### Records drawn from a dataset
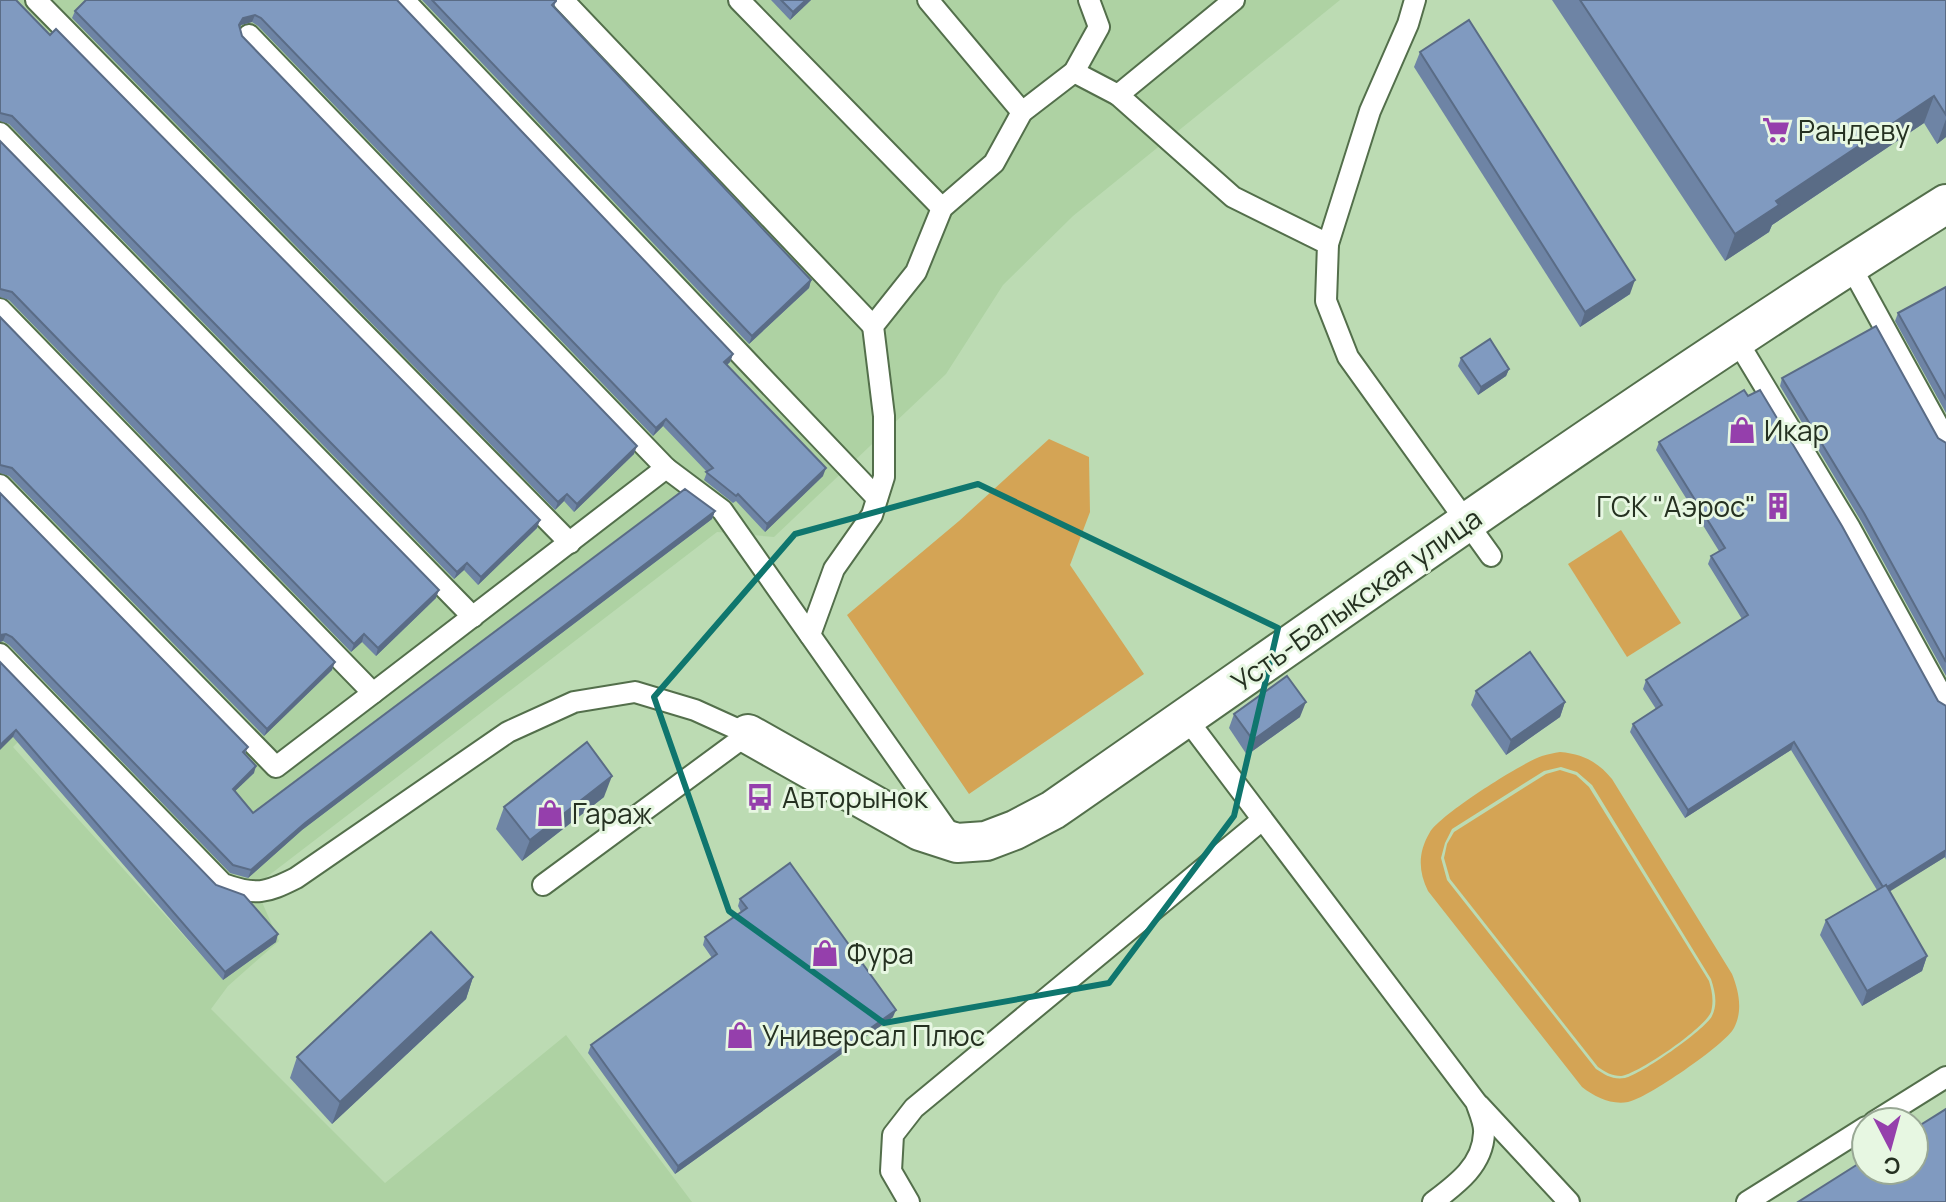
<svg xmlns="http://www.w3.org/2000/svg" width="1946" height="1202" font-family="Manrope,sans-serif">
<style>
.built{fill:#aed2a3;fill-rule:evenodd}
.green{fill:#d4a455;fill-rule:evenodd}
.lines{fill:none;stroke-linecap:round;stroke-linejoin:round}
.lane-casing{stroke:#536f4b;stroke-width:24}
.street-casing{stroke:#536f4b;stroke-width:42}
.lane{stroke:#fff;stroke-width:20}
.street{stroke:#fff;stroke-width:38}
.wall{fill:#6e84a5}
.shaded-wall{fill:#5a6c86}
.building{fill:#809ac0;stroke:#5a6c86;stroke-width:2}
.marked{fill:none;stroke:#0f766e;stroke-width:6;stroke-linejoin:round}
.labels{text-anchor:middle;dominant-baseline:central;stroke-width:6;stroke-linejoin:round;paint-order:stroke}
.poi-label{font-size:28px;fill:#253121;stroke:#e7f7e2;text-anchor:start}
.street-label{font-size:28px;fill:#253121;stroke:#e7f7e2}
</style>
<rect width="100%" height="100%" fill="#bcdbb3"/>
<!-- built -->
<path class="built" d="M0,0H1340L1073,216L1003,285L946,374L774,537L717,532L255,886L279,941L228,986L211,1009L385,1183L566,1035L692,1202H0ZM19,741L211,966L13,747Z"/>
<!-- green -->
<g class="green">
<polygon points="1049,439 1089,457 1090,512 1070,565 1144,674 969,794 847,615 959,521"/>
<polygon points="1621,530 1681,623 1627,657 1568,564"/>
<path d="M1560,752C1583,754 1598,762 1612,779L1732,974C1739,991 1743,1011 1734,1028C1726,1044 1646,1099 1628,1102C1611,1105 1595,1097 1582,1087L1428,891C1418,871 1418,852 1430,832C1440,815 1521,763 1542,756C1548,754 1554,753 1560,752ZM1561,767L1577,772L1592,785L1711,979C1715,991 1718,1004 1712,1016C1705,1030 1640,1075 1625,1078C1613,1080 1605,1075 1596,1069L1447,880L1441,858L1445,843L1452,829L1544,771Z"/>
<path d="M1560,770L1576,775L1589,787L1709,981C1712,991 1714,1001 1711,1012C1705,1028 1638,1074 1621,1076C1612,1076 1605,1072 1598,1067L1450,879L1444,858L1447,844L1454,832L1546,774Z"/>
</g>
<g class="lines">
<!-- lane casing -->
<g class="lane-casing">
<g id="lane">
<polyline points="36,0 570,543"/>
<polyline points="404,0 877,498"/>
<polyline points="563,0 873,326"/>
<polyline points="739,0 942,208"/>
<polyline points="928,0 1022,112"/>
<polyline points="249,35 666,468"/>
<polyline points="1074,72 1118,95 1234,0"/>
<polyline points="1118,95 1233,197 1328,244 1326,301 1348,357 1491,556"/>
<polyline points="0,133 473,617"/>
<polyline points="1328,244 1370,111 1408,24 1415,0"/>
<polyline points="1850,265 1946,440"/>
<polyline points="0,309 373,693 666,468 722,510 952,837"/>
<polyline points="1736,339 1850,528 1946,703"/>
<polyline points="0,485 276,767 373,693"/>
<polyline points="810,635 834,569 872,515 884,477 884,416 873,326 916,272 942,208 994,163 1022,112 1074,72 1099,27 1089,0"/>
<path d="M0,654L223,884C256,896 266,893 296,878L508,732L574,702L635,692L695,710L748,734L543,885"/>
<path d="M1186,718L1476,1102C1479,1111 1485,1124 1484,1133C1483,1165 1457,1184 1433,1202"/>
<polyline points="1479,1105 1569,1202"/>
<polyline points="1874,1122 1946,1077"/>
<polyline points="909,1202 891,1171 893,1135 914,1108 1262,820"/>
<polyline points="1747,1202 1866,1127"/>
</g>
</g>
<!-- street casing -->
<g class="street-casing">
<path id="street" d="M748,734L920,831L957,843L986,841L1015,830L1053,810C1349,605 1641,395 1946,204"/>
</g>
<!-- lane -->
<use href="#lane" class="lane"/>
<!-- street -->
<use href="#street" class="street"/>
</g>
<!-- wall -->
<g class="wall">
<polygon points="0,0 537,528 478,585 464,570 454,579 9,124 0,121"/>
<polygon points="397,0 733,354 730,362 727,365 823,476 765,532 736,501 733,503 704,480 707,472 663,426 653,436 258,26 252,22 241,25 240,27 242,36 634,454 574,512 564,501 555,510 72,18 75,11"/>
<polygon points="422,0 556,0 554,8 811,280 809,288 749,344"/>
<polygon points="771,0 811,0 790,20"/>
<polygon points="1552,0 1946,0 1946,137 1937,144 1924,123 1772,225 1769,232 1725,261"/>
<polygon points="1420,52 1630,294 1580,327 1414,67"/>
<polygon points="0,141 436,598 376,656 362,642 351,652 9,300 0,297"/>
<polygon points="1946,287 1946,413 1895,321 1898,313"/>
<polygon points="0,317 332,670 264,736 9,476 0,473"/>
<polygon points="1461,358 1509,369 1506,376 1478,395 1458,366"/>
<polygon points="1782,378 1938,438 1946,443 1946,676 1861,521 1780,386"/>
<polygon points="1659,442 1938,701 1946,706 1946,860 1945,857 1889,891 1927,956 1922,971 1862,1006 1820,935 1826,920 1877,890 1791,750 1685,818 1630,732 1633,724 1656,709 1643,689 1646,680 1742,619 1708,564 1711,556 1719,551 1656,450"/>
<polygon points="0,493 248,747 245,754 254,773 235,791 253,813 715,511 712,519 302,830 248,878 230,873 9,645 3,641 0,642"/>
<polygon points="0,662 216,885 276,942 223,980 13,737"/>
<polygon points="1476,691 1565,702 1560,717 1506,755 1471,705"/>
<polygon points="1234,714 1300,717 1247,755 1229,728"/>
<polygon points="604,797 522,861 496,829 504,807"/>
<polygon points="740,899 893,1017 675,1174 588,1053 591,1045 712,958 703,945 705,937 741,912 738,906"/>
<polygon points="473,977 466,999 332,1124 290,1078 297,1057"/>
</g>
<!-- shaded-wall -->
<g class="shaded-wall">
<polygon points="806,0 811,0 790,20 793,12"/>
<polygon points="255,15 252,22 241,25 236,32 243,18"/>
<polygon points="1934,96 1924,123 1772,225 1769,232 1725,261 1735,234 1776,201"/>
<polygon points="1946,119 1946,137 1937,144"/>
<polygon points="811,280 809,288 749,344 752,336"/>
<polygon points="1635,280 1630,294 1580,327 1585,312"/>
<polygon points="733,354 730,362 721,370 724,362"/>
<polygon points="1509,369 1506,376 1478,395 1481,387"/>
<polygon points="666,419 663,426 653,436 656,428"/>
<polygon points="637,446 634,454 574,512 577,504"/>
<polygon points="826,468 823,476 765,532 767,524"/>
<polygon points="567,494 564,501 555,510 558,502"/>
<polygon points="715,511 712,519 302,830 248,878 251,870 305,823"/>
<polygon points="540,520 537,528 478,585 481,577"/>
<polygon points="467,563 464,570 454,579 457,572"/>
<polygon points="439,590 436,598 376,656 378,648"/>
<polygon points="6,634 3,641 0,642 0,635"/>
<polygon points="364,634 362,642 351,652 354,644"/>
<polygon points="335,662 332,670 264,736 267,729"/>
<polygon points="1306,702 1300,717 1247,755 1253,740"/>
<polygon points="1565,702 1560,717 1506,755 1511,740"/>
<polygon points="16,730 13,737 0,750 0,745"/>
<polygon points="1794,742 1791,750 1685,818 1688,810"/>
<polygon points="256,766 254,773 230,796 233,789"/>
<polygon points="612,776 604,797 522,861 530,840"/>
<polygon points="1946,850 1945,857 1881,897 1884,888"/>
<polygon points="278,934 276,942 223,980 225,972"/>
<polygon points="1927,956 1922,971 1862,1006 1867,991"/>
<polygon points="473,977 466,999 332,1124 340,1102"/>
<polygon points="896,1010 893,1017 675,1174 678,1166"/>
</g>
<!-- building -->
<g class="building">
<polygon points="0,0 16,0 50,35 56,29 540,520 481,577 467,563 457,572 12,116 0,113"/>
<polygon points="86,0 397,0 733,354 724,362 826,468 767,524 738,494 736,496 706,472 713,468 666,419 656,428 261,18 255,15 243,18 239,25 242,36 637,446 577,504 567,494 558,502 75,11"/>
<polygon points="432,0 556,0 556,1 552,5 811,280 752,336"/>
<polygon points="781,0 806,0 793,12"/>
<polygon points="1580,0 1946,0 1946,115 1934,96 1776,201 1779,205 1735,234"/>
<polygon points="1469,20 1635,280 1585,312 1420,52"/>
<polygon points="0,141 439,590 378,648 364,634 354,644 12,292 0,289"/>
<polygon points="1946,287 1946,399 1898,313"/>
<polygon points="0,317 335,662 267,729 12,468 0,465"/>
<polygon points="1876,326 1938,438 1946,443 1946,662 1864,513 1782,378"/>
<polygon points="1490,339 1509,369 1481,387 1461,358"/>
<polygon points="1744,390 1748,396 1760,390 1842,526 1938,701 1946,706 1946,850 1887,887 1886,885 1883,887 1794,742 1688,810 1633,724 1662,705 1646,680 1748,615 1711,556 1725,548 1659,442"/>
<polygon points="685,489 715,511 305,823 251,870 233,865 12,637 6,634 0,635 0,493 248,747 243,752 256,766 233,789 253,813"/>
<polygon points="1530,652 1565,702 1511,740 1476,691"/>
<polygon points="0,662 216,885 244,895 278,934 225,972 16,730 0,745"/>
<polygon points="1287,676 1306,702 1253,740 1234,714"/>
<polygon points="587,742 612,776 530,840 504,807"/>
<polygon points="790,863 896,1010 678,1166 591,1045 717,954 705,937 747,908 740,899"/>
<polygon points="1886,885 1927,956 1867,991 1826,920"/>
<polygon points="431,932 473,977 340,1102 297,1057"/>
<polygon points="1946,1109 1946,1202 1798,1202 1866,1159 1866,1170 1914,1170 1914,1129"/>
</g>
<!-- marked area -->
<path class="marked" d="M978,484L1278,628L1234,816L1109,983L884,1023L729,911L654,697L795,534Z"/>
<!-- icons -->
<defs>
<g id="supermarket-bare" transform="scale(2.16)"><path d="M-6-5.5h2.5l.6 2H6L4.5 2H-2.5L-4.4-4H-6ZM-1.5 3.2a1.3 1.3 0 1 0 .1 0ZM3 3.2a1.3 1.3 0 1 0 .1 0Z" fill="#953fac" stroke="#e7f7e2" stroke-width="2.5" paint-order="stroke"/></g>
<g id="shop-bare" transform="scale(2.16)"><path d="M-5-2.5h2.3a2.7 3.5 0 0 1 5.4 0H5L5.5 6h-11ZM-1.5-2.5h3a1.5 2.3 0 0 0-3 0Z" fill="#953fac" stroke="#e7f7e2" stroke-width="2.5" paint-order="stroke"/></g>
<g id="building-bare" transform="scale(2.16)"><path d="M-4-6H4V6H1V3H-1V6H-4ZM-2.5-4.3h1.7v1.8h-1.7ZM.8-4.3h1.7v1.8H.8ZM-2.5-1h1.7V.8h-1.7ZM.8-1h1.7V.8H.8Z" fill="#953fac" stroke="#e7f7e2" stroke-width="2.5" paint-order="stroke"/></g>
<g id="bus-bare" transform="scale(2.16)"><path d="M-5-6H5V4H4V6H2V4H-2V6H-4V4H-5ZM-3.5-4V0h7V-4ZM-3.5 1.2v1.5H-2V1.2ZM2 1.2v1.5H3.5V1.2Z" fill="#953fac" stroke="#e7f7e2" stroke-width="2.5" paint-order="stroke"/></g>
</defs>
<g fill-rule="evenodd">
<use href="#supermarket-bare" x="1776" y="130"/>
<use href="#shop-bare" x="1742" y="430"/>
<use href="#building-bare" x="1778" y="506"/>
<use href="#bus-bare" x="760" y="797"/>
<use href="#shop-bare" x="550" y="813"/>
<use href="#shop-bare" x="825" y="953"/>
<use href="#shop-bare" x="740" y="1035"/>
</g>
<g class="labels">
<!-- poi labels -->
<g class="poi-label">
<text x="1798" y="130">Рандеву</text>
<text x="1764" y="430">Икар</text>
<text x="1756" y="506" text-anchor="end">ГСК "Аэрос"</text>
<text x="782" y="797">Авторынок</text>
<text x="572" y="813">Гараж</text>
<text x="847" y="953">Фура</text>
<text x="762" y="1035">Универсал Плюс</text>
</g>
<!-- street labels -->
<g class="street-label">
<text transform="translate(1356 599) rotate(-35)">Усть-Балыкская улица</text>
</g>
</g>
<!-- north arrow -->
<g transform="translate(1890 1146) rotate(174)"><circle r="38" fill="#e7f7e2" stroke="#99a895" stroke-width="2"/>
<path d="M0-6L14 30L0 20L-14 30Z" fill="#953fac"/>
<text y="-12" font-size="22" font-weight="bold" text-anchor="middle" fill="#253121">С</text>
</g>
</svg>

### What needs to be done
Reproduce every line in the records above that contains the word "rule".

### Result
.built{fill:#aed2a3;fill-rule:evenodd}
.green{fill:#d4a455;fill-rule:evenodd}
<g fill-rule="evenodd">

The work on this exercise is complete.